Should we be comforted or unnerved by the fact that bitcoin was the top performing currency last year?
Probably a bit more of the latter than the former.
The Money Project, which exists as a collaboration between Visual Capitalist and Texas Precious Metals, noted that the cryptocurrency notched a 35 percent gain over the course of the year (ending at a value of $429). Compare that the dollar’s 8 percent rise over the same period, and the greenback looks, well, dodgy by comparison, even as measured by a basket of other currencies.
True, the fact is that the Federal Reserve gave some real backing to the dollar’s rise – first in the form of speculation about rate hikes, then ruminations via Fed minutes about rate hikes and then rate hikes – means that investors, retail and professional alike, see value in the dollar.
Conversely, gold was off 10 percent, and some currencies saw massive downturns, such as the Russian ruble (off nearly 21 percent) and Ukraine’s hryvnia, which plummeted about 34 percent. Just goes to show what some real saber rattling will do.
So, what, then to make of bitcoin, a currency that exists in the minds of investors and on computer screens? True, all currency, to a certain extent, exists as an intangible form of agreement, and trust, between the buyers and sellers and nations that choose to honor that fiat.
But bitcoin saw a 5,400 percent rise in value in 2013, then got shaved by half in 2014, and then, as just mentioned, gained ground this year. That’s less of a currency than a theme park ride. The fact that blockchain got a lot of press this year, and investments from banks, and certainly seems viable from a technology standpoint, has at least something to do with bitcoin’s boost.
The fact that these companies are looking to utilize blockchain-like technologies disconnected from bitcoin, speaks volumes to the hesitancy to embrace the cryptocurrency fully. The movement to decouple the currency from the technology, which does have its attractions in the form of decentralized networks and standard protocols, is akin to acknowledging that the people who are trafficking in the currency really are just speculating.
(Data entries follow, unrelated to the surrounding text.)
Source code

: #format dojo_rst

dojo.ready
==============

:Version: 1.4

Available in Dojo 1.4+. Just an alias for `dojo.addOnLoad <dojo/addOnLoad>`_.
Currencies are designed to give at least some measure of stability to a user’s purchasing power – a tenet violated by bitcoin’s extraordinary volatility. There’s no real backing to a bitcoin, in terms of goods or services, or gold, or, well, anything. There’s only several million bitcoins in “existence,” which proponents liken to gold and its own finite availability. But the lack of value inherent in the bitcoin itself, at least as agreed upon by involved parties, means there is ultimately a lack of liquidity (and hence, major price swings).
Look for more crazy action in this cryptocurrency as interest rates in the United States are likely to keep rising, and at least some devaluation in currencies around the globe (China, possibly, yet again). That means you can look for bitcoin to rise again … look, but don’t touch.